The dentist was great, though.  They told me I could fill out the paperwork afterwards, so he wouldn’t have to wait, and we went straight in.  I sat in the “big” chair, with Liam on my lap, and the dentist and I just talked for several minutes, about Liam, about his history, and about my concerns.  After a few minutes, Liam started peeking out for quick glances, and then started listening without hiding.  I told him the dentist wanted to count his teeth, and he tentatively opened his mouth a tiny bit.  The dentist gently checked out his teeth, and even got a mirror in to see the backs of them.  Liam did GREAT (although he did not speak a single word the entire time — it may be the quietest 10 waking minutes Liam has had since he started to talk).
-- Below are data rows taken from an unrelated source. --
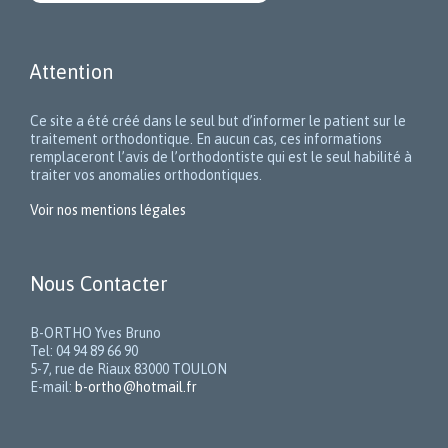
Attention
Ce site a été créé dans le seul but d’informer le patient sur le
traitement orthodontique. En aucun cas, ces informations
remplaceront l’avis de l’orthodontiste qui est le seul habilité à
traiter vos anomalies orthodontiques.
Voir nos mentions légales
Nous Contacter
B-ORTHO Yves Bruno
Tel: 04 94 89 66 90
5-7, rue de Riaux 83000 TOULON
E-mail:
b-ortho@hotmail.fr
003It turns out that the discoloration on his tooth is an early form of decay (pre-cavity) and that there’s nothing actionable about it for the moment.  We just need to keep an eye on it and be fastidious with our oral care for him.  (Which, apparently, we already are — the dentist was pretty impressed that we’re already flossing.)  Evidently the dentist’s son had the same thing, and it didn’t get worse or better, or need particular attention.  So, nothing catastrophic there.  (He suspected that pain medicine/fever reducer was to blame in his son’s case — it showed up shortly after they’d been using it a lot, and it’s one of those things that we routinely give after teeth brushing . . . and it contains a lot of sugar.  I’m guessing it might be the same thing here.)  The dentist was impressed with how well Liam behaved and how willing he was to have his teeth looked at by a stranger.  (I’m feeling pretty proud right now.)  And then, after the exam, Liam got to pick out a toy (a blue race car) and his smile and chatter came right back.

So, all that worry was pretty much for nothing.  I’m glad I got it looked at, but I’m even more glad that all is well for the moment.  I’m glad he doesn’t need any urgent dental care right now.  And I’m really proud of my brave little guy who trusted me so much today.